I was dressed as a Chinese teacher in thickly-wadded Chinese gown, with
pants, stockings, and sandals, with Chinese hat and pigtail. In my dress
I looked a person of weight. I must acknowledge that my outfit was very
poor; but this was not altogether a disadvantage, for my men would have
the less temptation to levy upon it. Still it would have been awkward if
my men had taken it into their heads to walk off with my things, because
I could not have explained my loss. My chief efforts, I knew, throughout
my journey would be applied in the direction of inducing the Chinese to
treat me with the respect that was undoubtedly due to one who, in their
own words, had done them the "exalted honour" of visiting "their mean
and contemptible country." For I could not afford a private sedan chair,
though I knew that Baber had written that "no traveller in Western China
who possesses any sense of self-respect should journey without a sedan
chair, not necessarily as a conveyance, but for the honour and glory of
the thing. Unfurnished with this indispensable token of respectability
he is liable to be thrust aside on the highway, to be kept waiting at
ferries, to be relegated to the worst inn's worst room, and generally to
be treated with indignity, or, what is sometimes worse, with
familiarity, as a peddling footpad who, unable to gain a living in his
own country, has come to subsist on China." ("Travels and Researches in
Western China," p. 1.)
Six li out (two miles), beyond the gravemounds there is a small village
where ponies are kept for hire. A kind friend came with me as far as the
village to act as my interpreter, and here he engaged a pony for me. It
was to carry me ten miles for fourpence. It was small, rat-like and
wiry, and was steered by the "mafoo" using the tail like a tiller.
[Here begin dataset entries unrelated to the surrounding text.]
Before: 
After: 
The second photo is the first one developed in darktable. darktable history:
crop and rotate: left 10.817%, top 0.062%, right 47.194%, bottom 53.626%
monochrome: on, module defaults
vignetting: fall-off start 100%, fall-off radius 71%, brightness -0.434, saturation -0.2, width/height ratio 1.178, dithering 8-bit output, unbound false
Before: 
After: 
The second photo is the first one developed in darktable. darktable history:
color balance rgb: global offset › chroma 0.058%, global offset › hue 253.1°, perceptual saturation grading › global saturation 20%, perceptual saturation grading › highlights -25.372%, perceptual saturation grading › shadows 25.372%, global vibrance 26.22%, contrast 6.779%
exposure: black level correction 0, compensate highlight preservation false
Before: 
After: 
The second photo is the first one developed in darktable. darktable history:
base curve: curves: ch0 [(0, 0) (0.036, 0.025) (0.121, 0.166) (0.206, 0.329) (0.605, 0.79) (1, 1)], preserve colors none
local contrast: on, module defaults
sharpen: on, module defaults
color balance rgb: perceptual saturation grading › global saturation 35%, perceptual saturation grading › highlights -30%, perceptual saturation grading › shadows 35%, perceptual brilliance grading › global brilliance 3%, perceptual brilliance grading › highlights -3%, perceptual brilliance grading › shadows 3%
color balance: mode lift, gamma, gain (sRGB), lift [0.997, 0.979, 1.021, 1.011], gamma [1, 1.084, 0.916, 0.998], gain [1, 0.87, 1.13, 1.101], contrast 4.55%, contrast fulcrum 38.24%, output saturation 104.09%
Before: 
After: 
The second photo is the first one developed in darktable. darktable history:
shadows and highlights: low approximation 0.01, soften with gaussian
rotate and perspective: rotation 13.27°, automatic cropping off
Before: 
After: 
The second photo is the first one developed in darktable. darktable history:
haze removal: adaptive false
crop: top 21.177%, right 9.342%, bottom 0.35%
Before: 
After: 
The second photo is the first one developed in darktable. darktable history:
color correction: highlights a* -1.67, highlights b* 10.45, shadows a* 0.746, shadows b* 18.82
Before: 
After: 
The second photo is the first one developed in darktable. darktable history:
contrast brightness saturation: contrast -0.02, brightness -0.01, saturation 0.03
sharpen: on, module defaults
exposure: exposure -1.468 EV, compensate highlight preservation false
Mounted then on this small beast, which carried me without wincing, I
jogged along over the stone-flagged pathway, down hill and along valley,
scaling and descending the long flights of steps which lead over the
mountains. The bells of the pony jingled merrily; the day was fine and
the sun shone behind the clouds. My two coolies sublet their contracts,
and had their loads borne for a fraction of a farthing per mile by
coolies returning empty-handed to Suifu.